Steen previously worked with the TIMI Study Group, an academic research organization of Brigham & Women’s Hospital and an affiliate of Harvard Medical School that conducts some of the largest and most scientifically rigorous cardiovascular studies in the world. There, he saw how research studies were designed, developed and conducted among thousands of doctors, researchers and patients in 45 countries. And, perhaps most importantly, he saw their shortcomings.
“Patients who participate in research studies do better than those who don’t, because they have more focus from a research team to study progress and provide the best therapies,” he said. “But at any given site, only a few providers will know about a particular recruiting study, the details and who on the research team to contact, which means most people never have access to it. For example, millions of people in Ohio have diabetes, but a tiny fraction of those diabetic patients will ever be offered the opportunity to participate in a diabetic research study even though they may be eligible. The recruiting healthcare institutions will probably only enroll 10-15 folks because the process of identifying patients for studies isn’t streamlined.”
High Enroll was formed in 2019 and launched at the height of the COVID-19 pandemic in August 2020. They understood the position health care systems were in, however, and developed a business model that created zero financial risk for institutions that got on board. Amid layoffs and the elimination of discretionary spending at many systems, Steen and High Enroll leadership knew they had to prove their worth without upfront costs, offering the platform with no initial investment from the organizations they worked with. Since, they have partnered with multiple departments at the University of Cincinnati and St. Elizabeth Healthcare, and have more partnerships in the works.
“Our goal is to have a nationwide reach, which comes from having a bigger team with A+ people,” Steen said. “We want to offer our customers a 10/10 experience, the full side of the product and full contact with our technical team. If we can help change the performance of health care institutions in research, that can change the performance of National Institute of Health studies, industry studies and reduce the challenges of biomedical development.”

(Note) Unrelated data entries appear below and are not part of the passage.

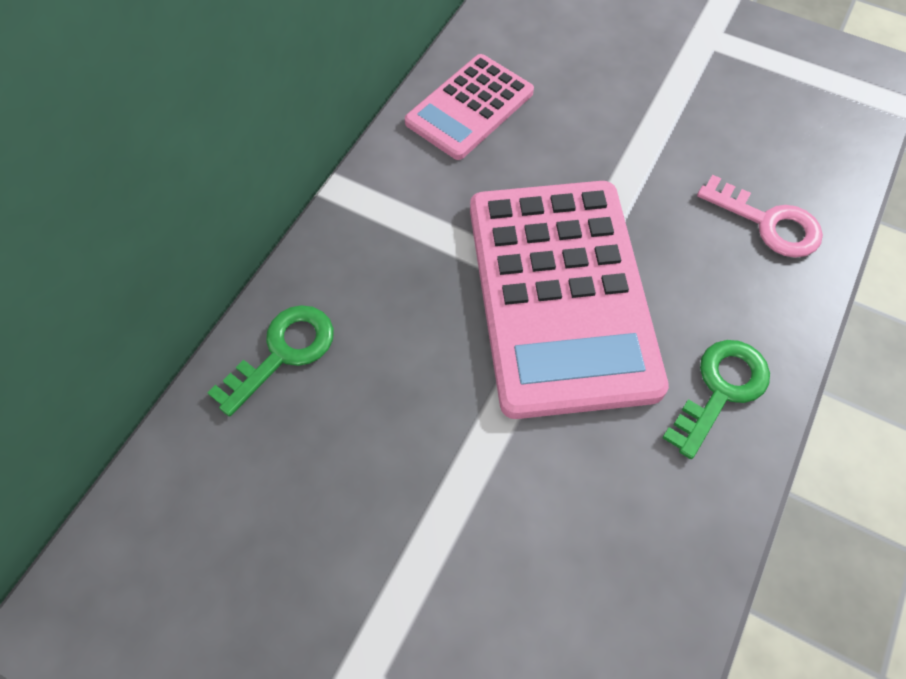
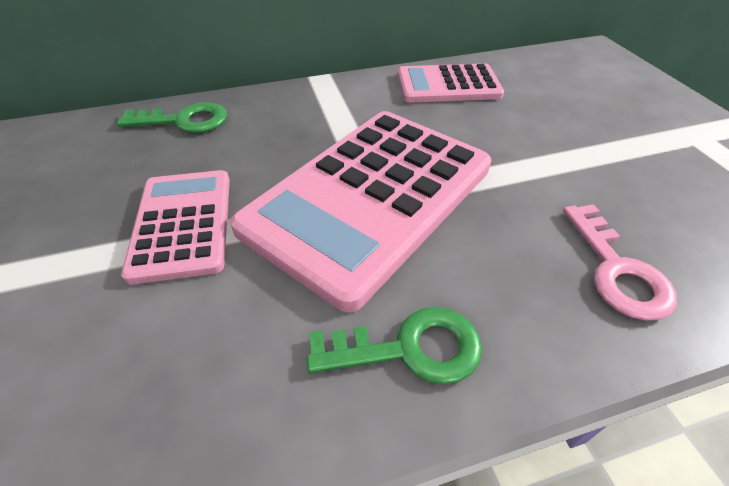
camera: 45 degrees right, 15 degrees down
none -> pink calculator [121,170,230,285]

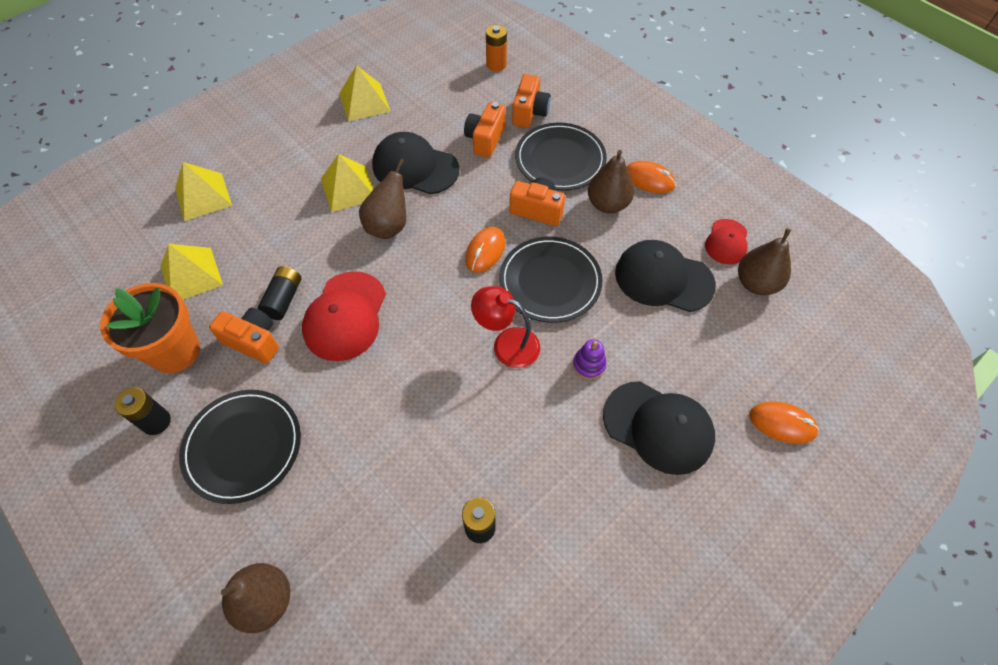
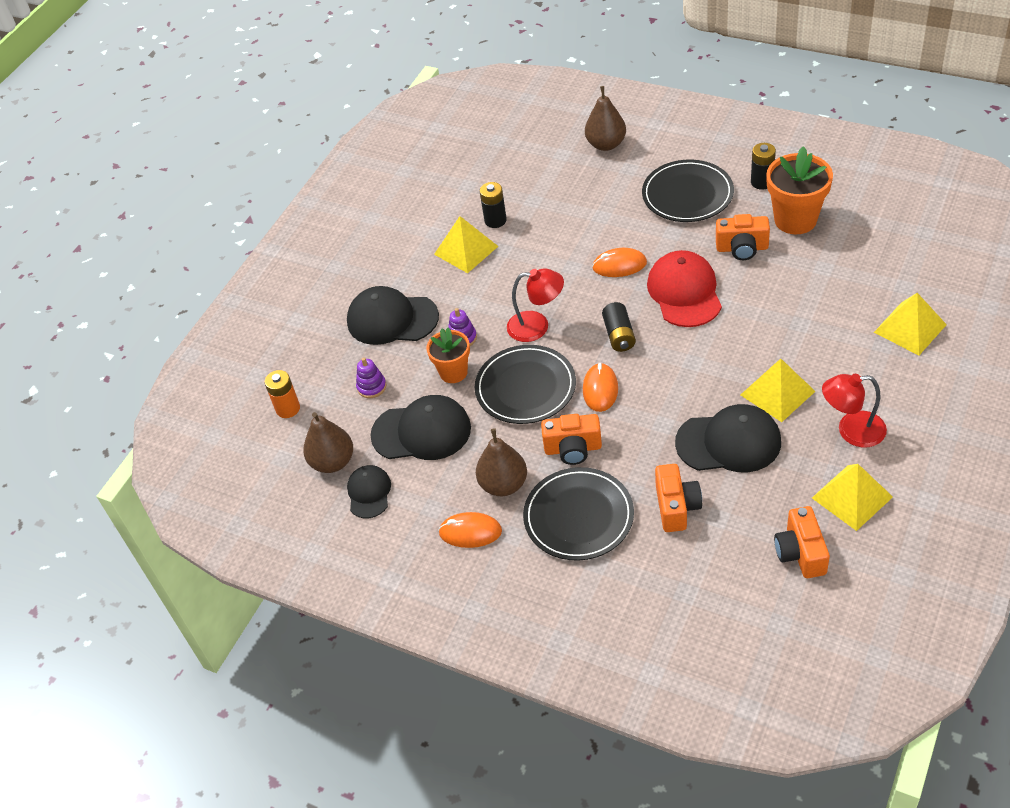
camera: 165 degrees right, 10 degrees down
yellow pyramid [161,244,223,300] -> yellow pyramid moved to [434,216,498,273]
black battery [258,266,301,320] -> black battery moved to [602,302,636,352]
brown pear [359,158,406,239] -> none
orange battery [486,25,507,71] -> orange battery moved to [264,370,300,418]
orange camera [512,74,551,128] -> orange camera moved to [774,506,830,578]
red cap [705,219,748,264] -> black cap [347,465,391,518]
orange mouse [749,402,819,444] -> orange mouse moved to [592,248,647,277]
none -> purple stacking toy [356,358,386,398]
none -> orange flower pot [426,327,470,383]
none -> red lamp [822,374,887,448]

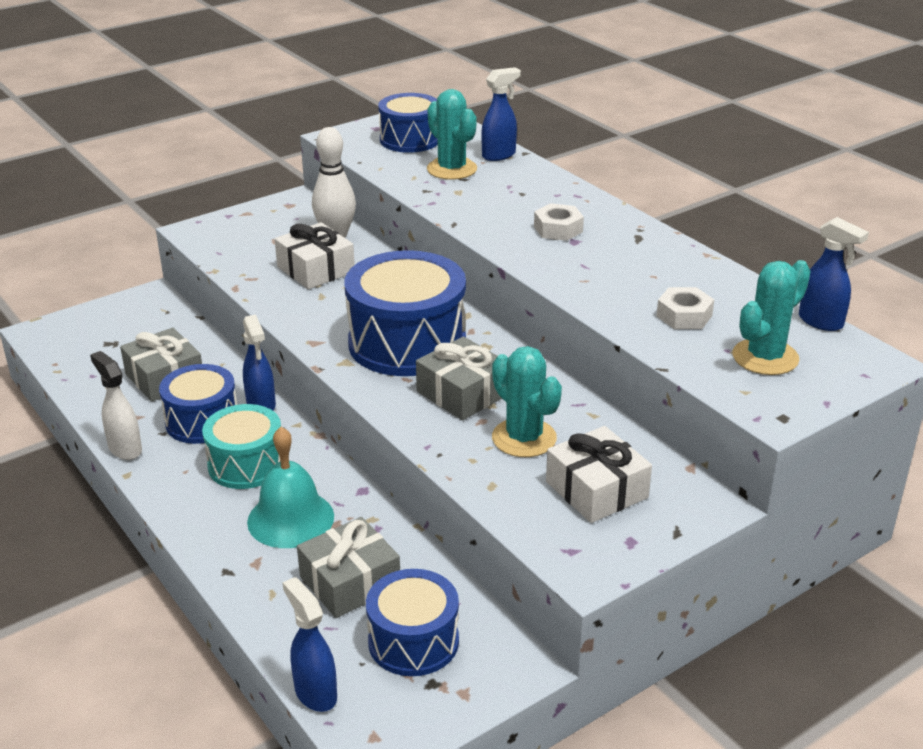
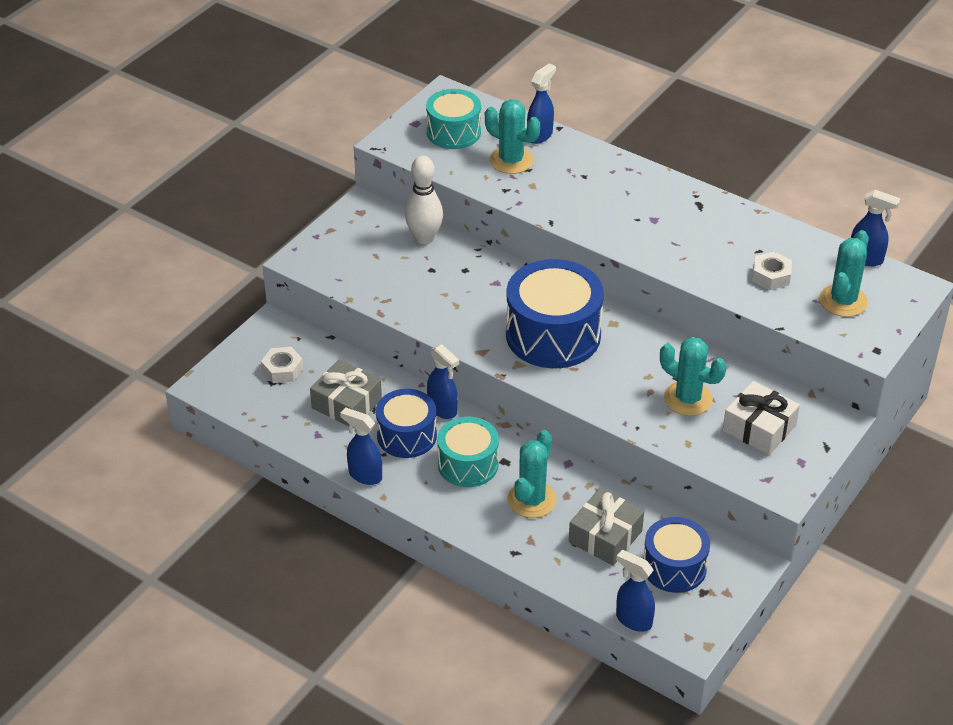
camera: 20 degrees left, 10 degrees up
white spray bottle [90,351,142,460] -> blue spray bottle [340,407,382,485]
turquoise bell [247,427,334,548] -> turquoise cactus [508,430,557,518]
white gift [275,222,355,289] -> none
blue drum [378,93,438,153] -> turquoise drum [426,89,481,149]
grey gift [416,336,502,420] -> none
white nut [534,203,584,241] -> white nut moved to [261,347,303,383]

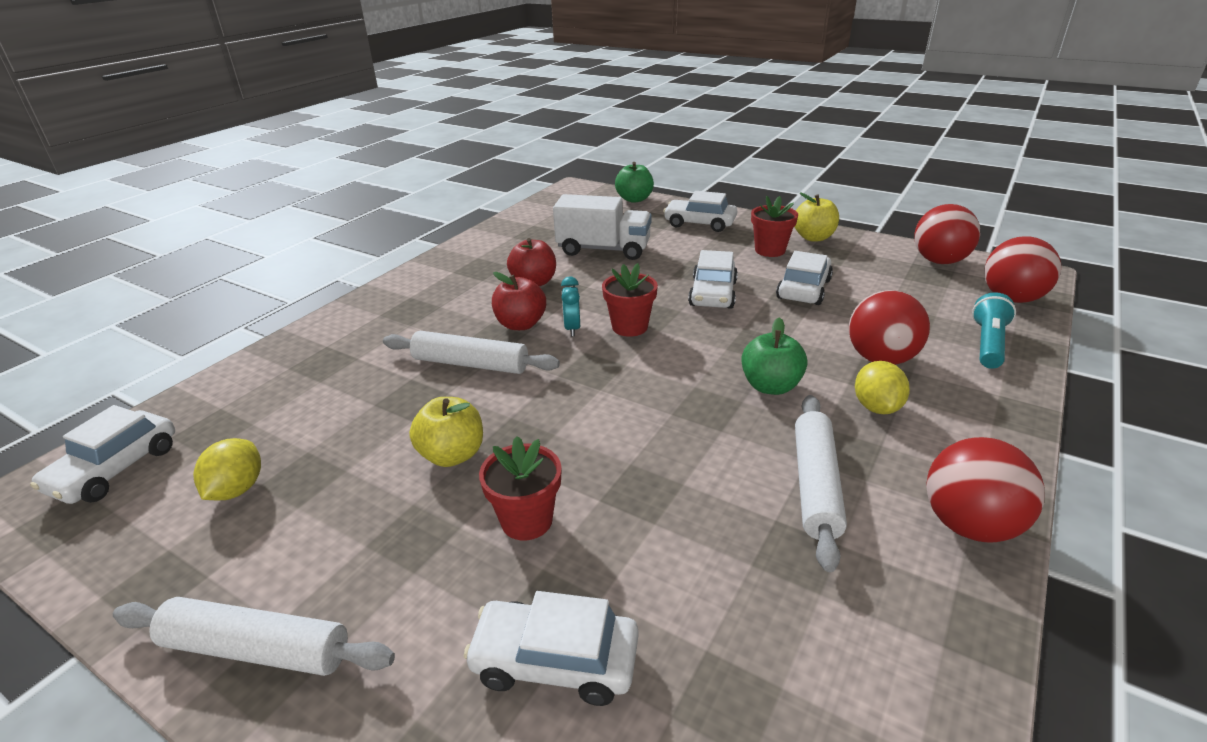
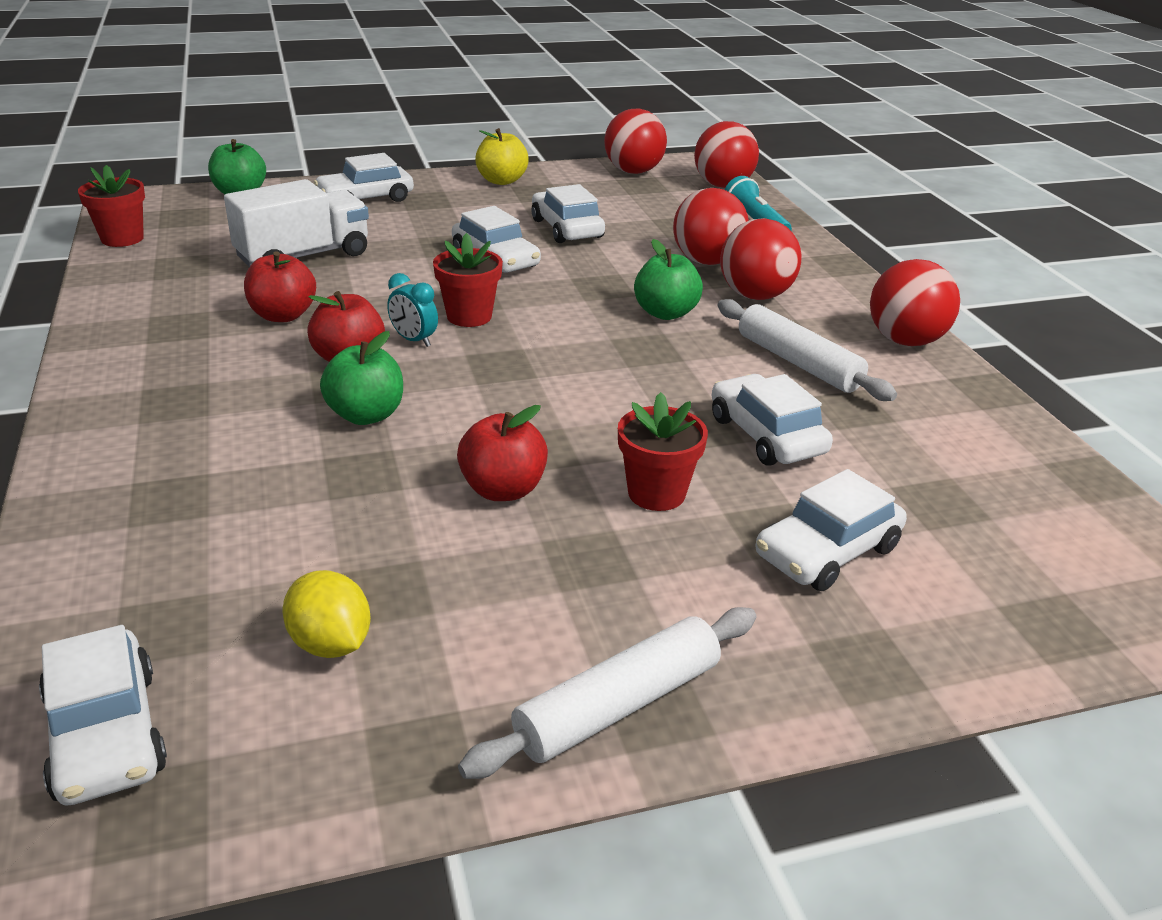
camera: 50 degrees left, 0 degrees up
white rolling pin [383,331,560,374] -> green apple [320,331,403,425]
yellow apple [409,397,483,467] -> red apple [457,405,548,501]
red flower pot [751,196,798,257] -> red flower pot moved to [78,165,145,247]
yellow lemon [855,361,910,414] -> red ball [720,218,801,300]
none -> white car [712,374,833,466]

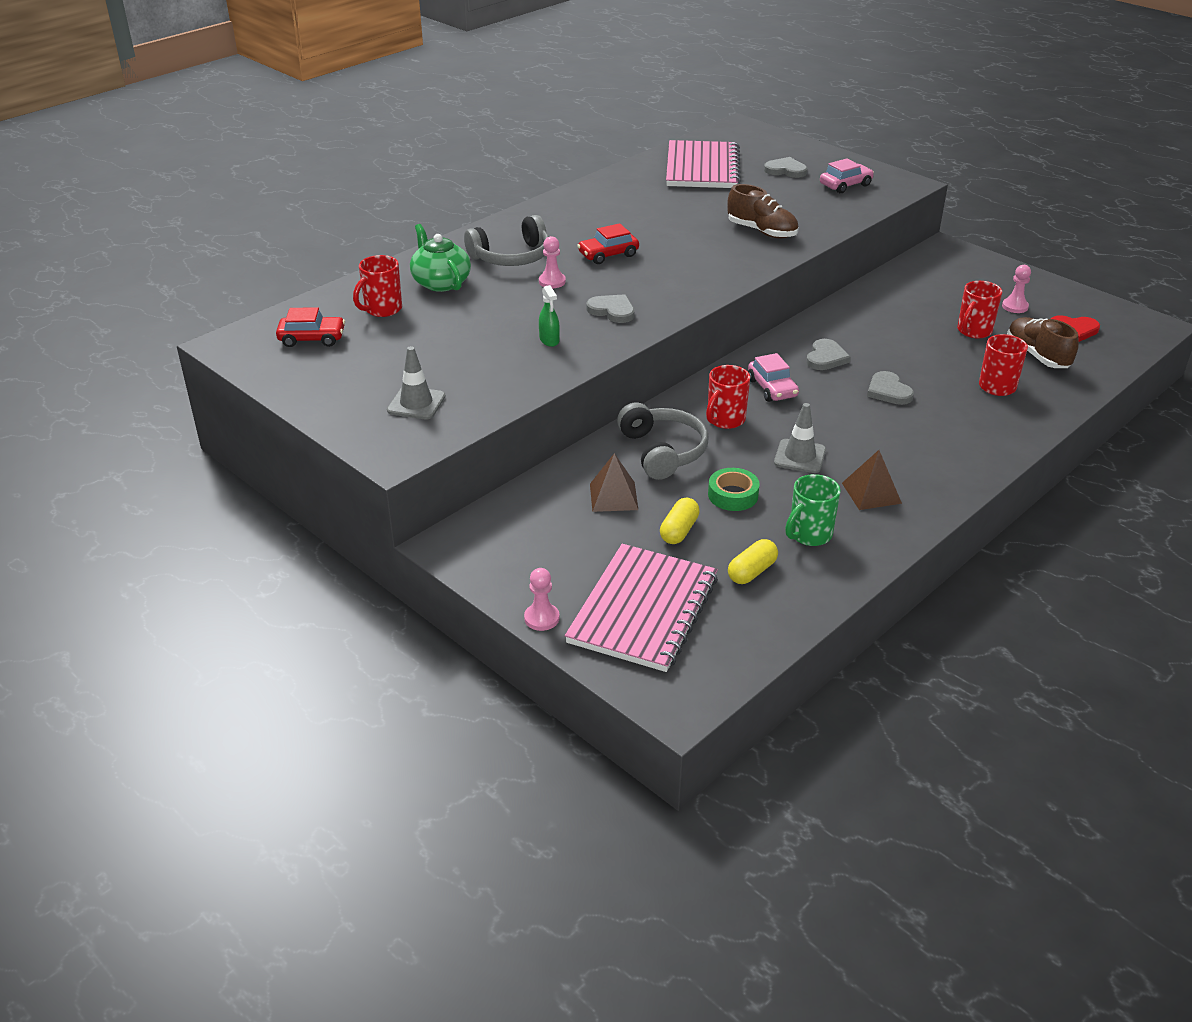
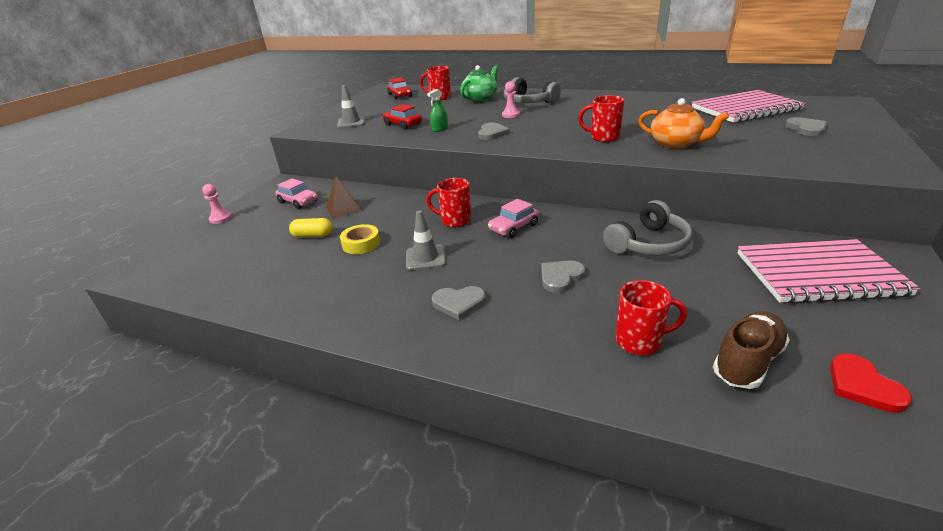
camera: 70 degrees right, 5 degrees down
pink notebook [565,544,718,672] -> pink notebook moved to [737,239,920,303]
red car [577,223,639,264] -> red car moved to [383,104,422,130]
grey headphones [617,402,708,480] -> grey headphones moved to [603,200,693,256]
green tape [708,468,760,511] -> yellow tape [340,224,380,254]
brown shoe [727,184,799,238] -> orange teapot [638,98,729,149]
yellow capsule [728,539,778,584] -> none
green mug [785,474,841,546] -> none
grey heart [806,339,851,370] -> grey heart moved to [432,286,486,320]
pink car [820,158,874,193] -> pink car moved to [275,179,318,209]
brown pyramid [842,450,902,510] -> none
red mug [957,281,1002,339] -> red mug moved to [578,95,624,142]
pink pawn [1002,265,1031,313] -> none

With an eye on expansion, High Enroll is prioritizing growing their Cincinnati team, adding health care partners and attracting additional investment. And in Ohio, where major health care players like the Cleveland Clinic, The Ohio State University and the University of Cincinnati can be found in abundance, the startup knows it’s in the right place to scale a product they believe can help change lives.
“At its core any kind of project you do, whether it’s a startup or it’s a big clinical trial, it just comes down to the people,” Steen said. “Not only is Cincinnati rich in health care institutions that connect with our customers and users, but we’ve had The University of Cincinnati’s 1819 Innovation Hub provide us with resources, advisors, information and connections to other entrepreneurs. I’ve had the fortune to meet good people here in Ohio, and there is a spirit of wanting to see Cincinnati- and Ohio-based products be successful. The home state pride here really helps with our progress and our ability to grow.”